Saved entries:
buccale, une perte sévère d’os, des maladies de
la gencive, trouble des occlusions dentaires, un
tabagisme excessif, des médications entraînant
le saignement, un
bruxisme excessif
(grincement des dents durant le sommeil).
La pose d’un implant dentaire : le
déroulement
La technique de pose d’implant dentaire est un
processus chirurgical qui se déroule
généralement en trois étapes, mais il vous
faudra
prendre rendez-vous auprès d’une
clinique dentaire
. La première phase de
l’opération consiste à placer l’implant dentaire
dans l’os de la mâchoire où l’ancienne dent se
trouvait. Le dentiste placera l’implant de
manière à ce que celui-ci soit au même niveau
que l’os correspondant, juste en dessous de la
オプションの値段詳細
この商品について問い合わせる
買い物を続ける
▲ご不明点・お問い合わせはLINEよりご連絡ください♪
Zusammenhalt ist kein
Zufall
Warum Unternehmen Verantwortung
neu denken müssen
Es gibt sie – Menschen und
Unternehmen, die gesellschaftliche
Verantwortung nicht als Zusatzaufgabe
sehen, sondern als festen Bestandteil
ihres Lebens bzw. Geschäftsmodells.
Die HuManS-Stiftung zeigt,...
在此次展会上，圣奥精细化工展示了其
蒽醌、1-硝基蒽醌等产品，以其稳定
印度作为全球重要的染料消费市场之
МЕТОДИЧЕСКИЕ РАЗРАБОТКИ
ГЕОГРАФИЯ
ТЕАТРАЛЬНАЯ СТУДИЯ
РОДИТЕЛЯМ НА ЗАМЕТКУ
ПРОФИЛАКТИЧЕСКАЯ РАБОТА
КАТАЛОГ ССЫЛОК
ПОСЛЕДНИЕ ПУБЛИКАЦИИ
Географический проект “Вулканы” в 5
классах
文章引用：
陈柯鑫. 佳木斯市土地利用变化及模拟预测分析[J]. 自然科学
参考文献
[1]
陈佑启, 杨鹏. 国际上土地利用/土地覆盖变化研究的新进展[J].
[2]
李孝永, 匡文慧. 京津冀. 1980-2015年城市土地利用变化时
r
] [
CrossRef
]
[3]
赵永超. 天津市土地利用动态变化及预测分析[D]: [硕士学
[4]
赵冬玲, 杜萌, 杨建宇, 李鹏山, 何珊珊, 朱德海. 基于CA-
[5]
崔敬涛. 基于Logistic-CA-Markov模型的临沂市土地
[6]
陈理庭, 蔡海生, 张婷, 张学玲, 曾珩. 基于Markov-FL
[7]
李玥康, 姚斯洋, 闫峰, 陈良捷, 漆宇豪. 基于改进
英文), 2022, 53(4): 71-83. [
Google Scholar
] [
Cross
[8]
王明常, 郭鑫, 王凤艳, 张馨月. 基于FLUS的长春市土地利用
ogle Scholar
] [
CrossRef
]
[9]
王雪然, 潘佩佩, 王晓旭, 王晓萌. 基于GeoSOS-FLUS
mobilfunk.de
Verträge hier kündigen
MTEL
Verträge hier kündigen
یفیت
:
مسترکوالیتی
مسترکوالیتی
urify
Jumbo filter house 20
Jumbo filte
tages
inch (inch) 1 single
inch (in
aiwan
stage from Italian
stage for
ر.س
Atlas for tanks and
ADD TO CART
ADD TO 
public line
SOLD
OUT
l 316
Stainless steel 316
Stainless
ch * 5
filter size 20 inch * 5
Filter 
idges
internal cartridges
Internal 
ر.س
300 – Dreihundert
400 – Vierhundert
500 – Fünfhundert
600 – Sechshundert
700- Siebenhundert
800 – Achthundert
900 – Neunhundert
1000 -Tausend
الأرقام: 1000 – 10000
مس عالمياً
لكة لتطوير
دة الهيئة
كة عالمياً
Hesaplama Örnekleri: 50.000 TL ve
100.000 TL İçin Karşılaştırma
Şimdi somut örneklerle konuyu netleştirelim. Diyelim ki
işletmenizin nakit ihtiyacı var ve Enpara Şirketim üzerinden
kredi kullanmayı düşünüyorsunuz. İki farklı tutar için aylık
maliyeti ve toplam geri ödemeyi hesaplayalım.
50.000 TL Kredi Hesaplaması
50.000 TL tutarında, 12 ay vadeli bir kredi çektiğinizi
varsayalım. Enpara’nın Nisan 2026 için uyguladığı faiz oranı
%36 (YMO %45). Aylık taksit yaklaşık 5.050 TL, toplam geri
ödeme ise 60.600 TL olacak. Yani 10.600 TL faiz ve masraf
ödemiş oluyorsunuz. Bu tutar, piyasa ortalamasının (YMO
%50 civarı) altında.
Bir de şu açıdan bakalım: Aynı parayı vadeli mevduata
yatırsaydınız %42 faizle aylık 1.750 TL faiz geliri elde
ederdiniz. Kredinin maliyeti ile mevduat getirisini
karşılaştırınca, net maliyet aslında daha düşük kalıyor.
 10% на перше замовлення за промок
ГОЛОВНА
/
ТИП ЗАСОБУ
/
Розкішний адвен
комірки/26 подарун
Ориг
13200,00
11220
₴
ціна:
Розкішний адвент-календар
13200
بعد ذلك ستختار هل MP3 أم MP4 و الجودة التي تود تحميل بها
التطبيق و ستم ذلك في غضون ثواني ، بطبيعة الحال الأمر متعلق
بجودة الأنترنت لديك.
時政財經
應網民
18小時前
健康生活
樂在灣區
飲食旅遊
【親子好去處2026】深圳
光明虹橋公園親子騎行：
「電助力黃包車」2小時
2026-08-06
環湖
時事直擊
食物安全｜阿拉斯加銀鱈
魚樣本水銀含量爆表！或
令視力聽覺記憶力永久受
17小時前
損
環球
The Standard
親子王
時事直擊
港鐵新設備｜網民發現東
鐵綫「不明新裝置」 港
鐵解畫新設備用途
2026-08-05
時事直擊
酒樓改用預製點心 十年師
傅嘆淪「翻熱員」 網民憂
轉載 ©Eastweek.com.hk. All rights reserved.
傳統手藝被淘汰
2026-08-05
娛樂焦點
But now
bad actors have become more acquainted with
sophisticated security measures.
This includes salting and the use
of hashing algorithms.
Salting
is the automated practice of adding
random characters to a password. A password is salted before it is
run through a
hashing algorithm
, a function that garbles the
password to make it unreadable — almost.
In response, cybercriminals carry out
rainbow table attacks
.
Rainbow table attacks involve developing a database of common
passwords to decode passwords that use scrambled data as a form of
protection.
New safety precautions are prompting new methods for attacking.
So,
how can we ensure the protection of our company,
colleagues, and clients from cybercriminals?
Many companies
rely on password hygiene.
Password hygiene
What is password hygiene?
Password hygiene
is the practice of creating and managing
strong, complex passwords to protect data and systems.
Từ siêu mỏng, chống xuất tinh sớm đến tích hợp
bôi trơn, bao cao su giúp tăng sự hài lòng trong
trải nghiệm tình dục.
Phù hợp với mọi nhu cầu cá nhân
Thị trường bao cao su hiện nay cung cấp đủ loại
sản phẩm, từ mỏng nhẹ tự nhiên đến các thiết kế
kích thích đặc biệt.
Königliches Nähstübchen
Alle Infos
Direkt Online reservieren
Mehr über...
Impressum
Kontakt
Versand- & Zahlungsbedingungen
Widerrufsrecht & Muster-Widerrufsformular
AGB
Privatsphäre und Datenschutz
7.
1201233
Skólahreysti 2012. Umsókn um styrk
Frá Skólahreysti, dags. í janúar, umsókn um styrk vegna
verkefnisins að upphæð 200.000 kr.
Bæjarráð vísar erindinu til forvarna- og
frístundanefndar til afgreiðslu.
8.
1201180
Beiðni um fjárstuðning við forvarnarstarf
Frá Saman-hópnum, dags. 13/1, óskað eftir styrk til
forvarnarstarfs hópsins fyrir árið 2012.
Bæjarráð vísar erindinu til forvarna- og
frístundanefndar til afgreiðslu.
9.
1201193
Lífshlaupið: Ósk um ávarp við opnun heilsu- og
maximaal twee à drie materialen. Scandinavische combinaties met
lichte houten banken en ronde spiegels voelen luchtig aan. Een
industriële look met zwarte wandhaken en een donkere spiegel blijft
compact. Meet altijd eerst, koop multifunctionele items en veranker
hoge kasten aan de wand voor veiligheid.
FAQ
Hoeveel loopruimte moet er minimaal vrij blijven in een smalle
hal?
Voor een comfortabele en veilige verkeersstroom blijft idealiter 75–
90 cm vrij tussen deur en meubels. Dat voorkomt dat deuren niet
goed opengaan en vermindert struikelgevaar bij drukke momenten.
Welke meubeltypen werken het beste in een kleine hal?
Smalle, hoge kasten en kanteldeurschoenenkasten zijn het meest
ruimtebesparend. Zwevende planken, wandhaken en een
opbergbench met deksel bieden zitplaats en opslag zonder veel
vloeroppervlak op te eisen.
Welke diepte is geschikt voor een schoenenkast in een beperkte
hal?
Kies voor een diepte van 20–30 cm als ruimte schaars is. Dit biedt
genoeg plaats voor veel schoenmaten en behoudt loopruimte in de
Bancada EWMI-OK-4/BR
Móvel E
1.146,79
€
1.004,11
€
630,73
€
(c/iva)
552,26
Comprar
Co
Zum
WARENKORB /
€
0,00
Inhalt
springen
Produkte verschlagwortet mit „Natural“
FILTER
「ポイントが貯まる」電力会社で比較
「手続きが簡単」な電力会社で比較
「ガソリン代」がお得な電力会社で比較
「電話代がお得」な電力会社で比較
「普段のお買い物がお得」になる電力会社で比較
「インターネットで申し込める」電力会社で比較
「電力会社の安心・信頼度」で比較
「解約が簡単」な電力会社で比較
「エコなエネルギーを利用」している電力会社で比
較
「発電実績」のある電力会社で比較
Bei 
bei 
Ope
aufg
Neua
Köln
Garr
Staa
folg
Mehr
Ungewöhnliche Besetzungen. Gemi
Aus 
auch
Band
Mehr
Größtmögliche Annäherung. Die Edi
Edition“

Problem to work on. Reproduce the lines of the items from the very first one through the line that contains "ADD TO CART", with that final line included.

Response to the task.
buccale, une perte sévère d’os, des maladies de
la gencive, trouble des occlusions dentaires, un
tabagisme excessif, des médications entraînant
le saignement, un
bruxisme excessif
(grincement des dents durant le sommeil).
La pose d’un implant dentaire : le
déroulement
La technique de pose d’implant dentaire est un
processus chirurgical qui se déroule
généralement en trois étapes, mais il vous
faudra
prendre rendez-vous auprès d’une
clinique dentaire
. La première phase de
l’opération consiste à placer l’implant dentaire
dans l’os de la mâchoire où l’ancienne dent se
trouvait. Le dentiste placera l’implant de
manière à ce que celui-ci soit au même niveau
que l’os correspondant, juste en dessous de la
オプションの値段詳細
この商品について問い合わせる
買い物を続ける
▲ご不明点・お問い合わせはLINEよりご連絡ください♪
Zusammenhalt ist kein
Zufall
Warum Unternehmen Verantwortung
neu denken müssen
Es gibt sie – Menschen und
Unternehmen, die gesellschaftliche
Verantwortung nicht als Zusatzaufgabe
sehen, sondern als festen Bestandteil
ihres Lebens bzw. Geschäftsmodells.
Die HuManS-Stiftung zeigt,...
在此次展会上，圣奥精细化工展示了其
蒽醌、1-硝基蒽醌等产品，以其稳定
印度作为全球重要的染料消费市场之
МЕТОДИЧЕСКИЕ РАЗРАБОТКИ
ГЕОГРАФИЯ
ТЕАТРАЛЬНАЯ СТУДИЯ
РОДИТЕЛЯМ НА ЗАМЕТКУ
ПРОФИЛАКТИЧЕСКАЯ РАБОТА
КАТАЛОГ ССЫЛОК
ПОСЛЕДНИЕ ПУБЛИКАЦИИ
Географический проект “Вулканы” в 5
классах
文章引用：
陈柯鑫. 佳木斯市土地利用变化及模拟预测分析[J]. 自然科学
参考文献
[1]
陈佑启, 杨鹏. 国际上土地利用/土地覆盖变化研究的新进展[J].
[2]
李孝永, 匡文慧. 京津冀. 1980-2015年城市土地利用变化时
r
] [
CrossRef
]
[3]
赵永超. 天津市土地利用动态变化及预测分析[D]: [硕士学
[4]
赵冬玲, 杜萌, 杨建宇, 李鹏山, 何珊珊, 朱德海. 基于CA-
[5]
崔敬涛. 基于Logistic-CA-Markov模型的临沂市土地
[6]
陈理庭, 蔡海生, 张婷, 张学玲, 曾珩. 基于Markov-FL
[7]
李玥康, 姚斯洋, 闫峰, 陈良捷, 漆宇豪. 基于改进
英文), 2022, 53(4): 71-83. [
Google Scholar
] [
Cross
[8]
王明常, 郭鑫, 王凤艳, 张馨月. 基于FLUS的长春市土地利用
ogle Scholar
] [
CrossRef
]
[9]
王雪然, 潘佩佩, 王晓旭, 王晓萌. 基于GeoSOS-FLUS
mobilfunk.de
Verträge hier kündigen
MTEL
Verträge hier kündigen
یفیت
:
مسترکوالیتی
مسترکوالیتی
urify
Jumbo filter house 20
Jumbo filte
tages
inch (inch) 1 single
inch (in
aiwan
stage from Italian
stage for
ر.س
Atlas for tanks and
ADD TO CART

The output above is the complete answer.